Im Schlachthof begeisterten Baba Zula Deutsche und Türken gleichermaßen

Im wilden Tanz vereint

Meister an der Saz: Murat Ertel beim Auftritt im Schlachthof. Foto:  Schachtschneider

Kassel. Es ist wahrscheinlich immer das gleiche Szenario, das sich in deutschen Live-Clubs bei Auftritten von Baba Zula ergibt. Türken und Deutsche, quer durch alle Generationen, feiern und tanzen gemeinsam vor der Bühne, auf der Saz-Spieler Murat Ertel und seine Band einen Klangbasar aus Dub, Dancefloor und Orientalbeats präsentieren.

Mit Drumcomputer, Ipad-Orgel und Perkussion glich das Konzert im gut besuchten Kulturzentrum Schlachthof allerdings eher einer Discoveranstaltung, denn außer zwingenden Grooves und den sich ständig wiederholenden Saz-Soli passierte nicht viel.

Da konnte auch Ertels Sultan-Outfit nur eine zeitlich begrenzte Faszination verbreiten. Denn die beiden Percussionisten Levent Akman und Cosar Kamci mussten sich, was die Bühnenpräsenz betraf, ganz hinten anstellen.

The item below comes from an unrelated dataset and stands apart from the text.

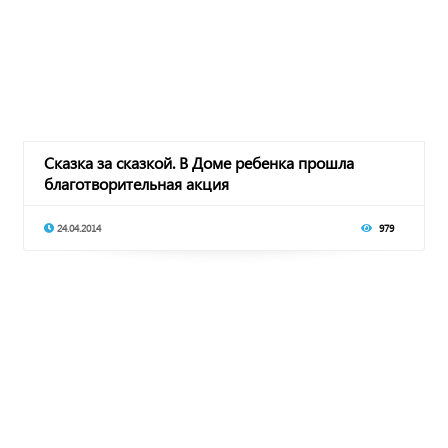
Сказка за сказкой. В Доме ребенка прошла
благотворительная акция
24.04.2014
979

Gleich drei Mikrofone im Abstand von einem Meter hatte man Murat Ertel bereitgestellt, und seine rockigen Saz-Missionen hätten zeitlich pro Song eine Folge „Türkisch für Anfänger“ gefüllt. Leider waren auch die auf dem Pressefoto abgebildeten Tänzerinnen nicht mit nach Kassel gekommen, und so schlich sich des Öfteren Langeweile in das Geschehen.

Wären da nicht die satten Beats aus der Konserve gewesen, die das Lebensgefühl der pulsierenden Metropole Istanbul bestens vermittelten. Und Ertels Soli trafen trotz mancher Überlänge den Puls der Zeit. Großer Applaus.